In [41]:
import numpy as np

### pseudorandom number generation
- not truly random but can simulate randomness
- computed from an initial value known as a seed
- Pseudorandom sequences exhibit statistical properties similar to those of random sequences, making them suitable for applications where true randomness is not feasible

- Submodule: handled by the `numpy.random` module
- The sequence of numbers generated can be controlled by setting a seed using `numpy.random.seed()`. This is important for reproducibility in experiments and simulations.

Properties of Pseudorandom sequences: 
- uniformity: The numbers generated should be uniformly distributed over the specified range
- independence: Each number should be independent of others
- periodicity: The sequence should have a long period, meaning it does not repeat in a short interval

Practical Applications: 
- simulations
- machine learning
- games and graphics

The **standard normal distribution** is a specific way of describing numbers that are spread out in a predictable way around a central value, with most numbers close to this center. Imagine you have a bunch of measurements (like people's heights or test scores), and they mostly cluster around an average value.

### Simple Breakdown
- **Center at 0**: The center, or middle value, of the standard normal distribution is 0. This means that if you looked at all your data, most values would be close to 0.
- **Spread of 1**: The numbers in this distribution spread out from the center in a way that most are within "1 unit" of it. This "1" is called the *standard deviation* (a way to measure spread), and here it's set to 1 by default.

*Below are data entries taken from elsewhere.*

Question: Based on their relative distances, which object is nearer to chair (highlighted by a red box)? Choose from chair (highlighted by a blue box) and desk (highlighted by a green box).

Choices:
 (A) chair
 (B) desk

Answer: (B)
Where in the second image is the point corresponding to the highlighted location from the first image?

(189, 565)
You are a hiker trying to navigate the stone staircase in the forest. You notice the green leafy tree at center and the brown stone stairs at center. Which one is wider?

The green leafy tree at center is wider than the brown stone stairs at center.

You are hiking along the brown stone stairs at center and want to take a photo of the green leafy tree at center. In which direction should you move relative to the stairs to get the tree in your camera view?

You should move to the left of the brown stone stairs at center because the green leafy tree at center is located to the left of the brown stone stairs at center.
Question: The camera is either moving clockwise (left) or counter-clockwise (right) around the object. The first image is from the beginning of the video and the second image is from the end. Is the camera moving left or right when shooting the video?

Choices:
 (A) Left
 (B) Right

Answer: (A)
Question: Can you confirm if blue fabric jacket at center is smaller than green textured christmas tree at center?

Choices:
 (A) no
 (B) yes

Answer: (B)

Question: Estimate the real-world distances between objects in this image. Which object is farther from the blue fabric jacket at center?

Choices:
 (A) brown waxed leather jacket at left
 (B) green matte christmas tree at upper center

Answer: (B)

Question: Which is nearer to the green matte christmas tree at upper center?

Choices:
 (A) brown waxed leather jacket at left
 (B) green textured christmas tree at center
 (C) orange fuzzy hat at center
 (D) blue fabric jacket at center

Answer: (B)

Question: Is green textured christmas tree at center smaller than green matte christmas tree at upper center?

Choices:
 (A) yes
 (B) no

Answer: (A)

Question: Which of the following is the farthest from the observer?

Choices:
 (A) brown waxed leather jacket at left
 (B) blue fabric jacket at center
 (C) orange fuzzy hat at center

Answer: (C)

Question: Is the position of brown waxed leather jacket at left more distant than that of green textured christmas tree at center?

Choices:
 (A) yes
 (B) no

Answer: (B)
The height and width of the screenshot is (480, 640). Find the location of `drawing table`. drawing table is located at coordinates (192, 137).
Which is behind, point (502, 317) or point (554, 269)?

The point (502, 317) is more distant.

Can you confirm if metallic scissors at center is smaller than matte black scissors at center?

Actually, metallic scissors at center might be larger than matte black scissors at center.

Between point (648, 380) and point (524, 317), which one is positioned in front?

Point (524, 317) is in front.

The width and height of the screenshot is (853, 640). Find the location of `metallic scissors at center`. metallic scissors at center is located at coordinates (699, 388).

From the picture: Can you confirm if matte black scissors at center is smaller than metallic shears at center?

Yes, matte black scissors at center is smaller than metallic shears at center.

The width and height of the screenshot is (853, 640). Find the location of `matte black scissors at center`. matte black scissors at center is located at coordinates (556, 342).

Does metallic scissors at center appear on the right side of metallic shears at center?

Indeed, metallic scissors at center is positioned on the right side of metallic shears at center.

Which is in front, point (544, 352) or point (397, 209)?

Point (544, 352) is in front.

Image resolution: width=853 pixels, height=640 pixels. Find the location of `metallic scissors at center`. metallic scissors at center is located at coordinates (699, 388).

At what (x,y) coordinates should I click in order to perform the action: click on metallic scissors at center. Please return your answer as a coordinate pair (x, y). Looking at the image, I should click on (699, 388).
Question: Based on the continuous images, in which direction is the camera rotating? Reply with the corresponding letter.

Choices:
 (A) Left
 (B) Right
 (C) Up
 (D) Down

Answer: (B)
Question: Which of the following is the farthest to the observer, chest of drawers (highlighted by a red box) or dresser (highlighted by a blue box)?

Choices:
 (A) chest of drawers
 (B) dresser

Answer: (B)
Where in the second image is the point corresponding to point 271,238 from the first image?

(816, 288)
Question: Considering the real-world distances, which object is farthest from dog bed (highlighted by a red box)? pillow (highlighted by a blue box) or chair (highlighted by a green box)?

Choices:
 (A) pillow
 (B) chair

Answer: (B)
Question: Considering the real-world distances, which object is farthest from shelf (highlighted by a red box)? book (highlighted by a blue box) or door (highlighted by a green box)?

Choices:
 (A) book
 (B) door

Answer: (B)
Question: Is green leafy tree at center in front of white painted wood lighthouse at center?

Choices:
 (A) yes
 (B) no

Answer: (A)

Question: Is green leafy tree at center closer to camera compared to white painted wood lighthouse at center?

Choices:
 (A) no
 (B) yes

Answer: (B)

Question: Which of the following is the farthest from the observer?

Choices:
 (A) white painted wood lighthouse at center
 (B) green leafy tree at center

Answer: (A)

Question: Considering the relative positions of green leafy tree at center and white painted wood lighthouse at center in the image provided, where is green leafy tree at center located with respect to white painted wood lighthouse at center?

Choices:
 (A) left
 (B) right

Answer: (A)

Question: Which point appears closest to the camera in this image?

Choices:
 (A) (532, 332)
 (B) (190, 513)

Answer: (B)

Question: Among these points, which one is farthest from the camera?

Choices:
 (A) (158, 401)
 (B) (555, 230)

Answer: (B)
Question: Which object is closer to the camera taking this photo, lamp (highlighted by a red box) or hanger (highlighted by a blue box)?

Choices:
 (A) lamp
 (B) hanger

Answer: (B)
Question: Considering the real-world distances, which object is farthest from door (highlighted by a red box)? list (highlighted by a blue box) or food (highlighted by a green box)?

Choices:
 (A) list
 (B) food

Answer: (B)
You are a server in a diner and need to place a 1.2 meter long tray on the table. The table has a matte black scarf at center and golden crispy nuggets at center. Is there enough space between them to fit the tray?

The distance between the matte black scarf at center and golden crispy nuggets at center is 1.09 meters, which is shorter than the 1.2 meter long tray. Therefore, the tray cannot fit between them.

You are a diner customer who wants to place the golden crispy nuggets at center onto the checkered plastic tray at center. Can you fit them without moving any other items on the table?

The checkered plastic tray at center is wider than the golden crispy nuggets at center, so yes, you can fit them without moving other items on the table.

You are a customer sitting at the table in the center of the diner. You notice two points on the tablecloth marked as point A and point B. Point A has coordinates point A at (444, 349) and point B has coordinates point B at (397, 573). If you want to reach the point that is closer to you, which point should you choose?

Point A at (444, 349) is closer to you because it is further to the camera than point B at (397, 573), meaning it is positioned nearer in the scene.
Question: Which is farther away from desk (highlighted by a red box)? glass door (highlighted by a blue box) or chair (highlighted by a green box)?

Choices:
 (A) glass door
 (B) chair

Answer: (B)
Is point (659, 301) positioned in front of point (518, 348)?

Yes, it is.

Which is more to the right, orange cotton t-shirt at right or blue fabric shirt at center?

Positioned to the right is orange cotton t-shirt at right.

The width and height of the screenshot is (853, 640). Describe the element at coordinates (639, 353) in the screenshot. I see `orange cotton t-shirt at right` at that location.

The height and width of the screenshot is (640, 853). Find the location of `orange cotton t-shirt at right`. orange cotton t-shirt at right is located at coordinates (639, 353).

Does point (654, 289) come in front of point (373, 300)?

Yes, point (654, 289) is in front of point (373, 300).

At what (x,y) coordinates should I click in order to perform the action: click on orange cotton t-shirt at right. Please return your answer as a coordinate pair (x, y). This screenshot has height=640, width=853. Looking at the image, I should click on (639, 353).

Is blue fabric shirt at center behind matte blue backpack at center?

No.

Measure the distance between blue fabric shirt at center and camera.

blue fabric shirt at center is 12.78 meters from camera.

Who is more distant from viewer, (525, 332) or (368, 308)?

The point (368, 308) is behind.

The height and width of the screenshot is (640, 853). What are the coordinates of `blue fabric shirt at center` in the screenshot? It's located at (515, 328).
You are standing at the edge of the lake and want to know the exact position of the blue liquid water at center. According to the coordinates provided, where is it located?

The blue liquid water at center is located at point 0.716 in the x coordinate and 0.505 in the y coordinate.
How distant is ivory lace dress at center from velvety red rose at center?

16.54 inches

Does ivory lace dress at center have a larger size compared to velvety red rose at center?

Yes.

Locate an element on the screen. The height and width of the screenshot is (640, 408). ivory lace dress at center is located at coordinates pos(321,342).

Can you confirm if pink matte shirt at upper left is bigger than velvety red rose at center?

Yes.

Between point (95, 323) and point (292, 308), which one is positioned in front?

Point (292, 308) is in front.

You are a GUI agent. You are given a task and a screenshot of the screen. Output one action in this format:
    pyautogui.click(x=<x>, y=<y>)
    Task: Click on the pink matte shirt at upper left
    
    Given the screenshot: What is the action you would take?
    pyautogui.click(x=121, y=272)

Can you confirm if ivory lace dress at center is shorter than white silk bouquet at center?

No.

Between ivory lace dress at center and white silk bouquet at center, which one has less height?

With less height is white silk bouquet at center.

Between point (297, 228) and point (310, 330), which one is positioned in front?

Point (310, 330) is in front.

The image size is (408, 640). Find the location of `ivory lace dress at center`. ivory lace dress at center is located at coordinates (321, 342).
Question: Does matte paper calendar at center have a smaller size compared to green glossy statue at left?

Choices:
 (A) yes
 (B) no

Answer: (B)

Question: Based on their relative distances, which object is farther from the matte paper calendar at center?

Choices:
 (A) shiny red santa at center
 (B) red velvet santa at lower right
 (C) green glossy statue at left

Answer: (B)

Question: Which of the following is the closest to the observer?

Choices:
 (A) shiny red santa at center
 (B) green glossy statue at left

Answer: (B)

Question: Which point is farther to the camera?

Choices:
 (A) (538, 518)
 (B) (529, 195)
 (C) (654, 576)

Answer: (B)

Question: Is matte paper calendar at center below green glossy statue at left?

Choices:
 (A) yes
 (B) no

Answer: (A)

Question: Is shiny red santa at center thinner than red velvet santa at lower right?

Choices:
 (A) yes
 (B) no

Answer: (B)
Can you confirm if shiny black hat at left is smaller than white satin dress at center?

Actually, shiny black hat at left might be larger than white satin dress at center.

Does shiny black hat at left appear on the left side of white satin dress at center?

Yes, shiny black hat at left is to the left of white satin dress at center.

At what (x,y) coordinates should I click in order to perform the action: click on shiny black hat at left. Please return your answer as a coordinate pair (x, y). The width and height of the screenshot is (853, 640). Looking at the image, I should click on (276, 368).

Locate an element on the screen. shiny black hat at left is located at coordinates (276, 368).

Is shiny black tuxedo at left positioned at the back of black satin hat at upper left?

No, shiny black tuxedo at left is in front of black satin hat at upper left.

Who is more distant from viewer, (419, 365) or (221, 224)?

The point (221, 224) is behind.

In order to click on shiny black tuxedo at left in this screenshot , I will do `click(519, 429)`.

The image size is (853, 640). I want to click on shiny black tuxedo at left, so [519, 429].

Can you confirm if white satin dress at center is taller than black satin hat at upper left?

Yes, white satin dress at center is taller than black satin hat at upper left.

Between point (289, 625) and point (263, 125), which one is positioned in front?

### Shape of the Distribution
- If you made a graph of all the numbers, it would look like a smooth hill or a bell shape, where:
  - Most numbers are clustered around the center (close to 0).
  - Fewer numbers are further away from the center.
  
### Why It’s Useful
1. **Predictability**: It helps to make predictions about data. For example, if something follows a standard normal distribution, you know most values will be close to 0, and only a few will be far away.
2. **Comparing Data**: If you have different groups of data, you can use this distribution as a standard to compare them.


In [42]:
samples = np.random.standard_normal(size=(4,4))
samples

array([[ 1.36914012, -0.14884643, -0.5830833 ,  1.81981158],
       [-1.77155212, -0.13457015,  2.07750097, -1.17244064],
       [ 0.73490699, -0.76893758, -0.88157469,  0.85363248],
       [-1.17467656,  1.62875786, -0.7789911 ,  1.13503535]])

In [43]:
from random import normalvariate
import random

In Python's `random` module, the `normalvariate()` function generates random numbers following a **normal distribution** (also known as a Gaussian distribution), which is characterized by two parameters:

- **Mean (μ)**: This is the central or average value around which the numbers will be spread.
- **Standard deviation (σ)**: This represents the spread or “width” of the distribution. A higher standard deviation means values are more spread out from the mean.

### Syntax
```python
random.normalvariate(mu, sigma)
```

- `mu`: The mean (average) of the distribution.
- `sigma`: The standard deviation (spread) of the distribution.

### How It Works
- When you call `normalvariate(mu, sigma)`, it returns a random float number from a normal distribution with the specified mean (`mu`) and standard deviation (`sigma`).
- The numbers it generates are more likely to be close to the mean, with fewer numbers appearing as they get further from the mean, forming the typical "bell curve" shape.


### Use Cases
- **Simulating Real-World Data**: Many natural processes (like heights, test scores, measurement errors) often follow a normal distribution, so `normalvariate()` can simulate such data.
- **Sampling and Randomness**: It’s useful for simulations and generating sample data, where you want random values that follow a predictable, normal pattern.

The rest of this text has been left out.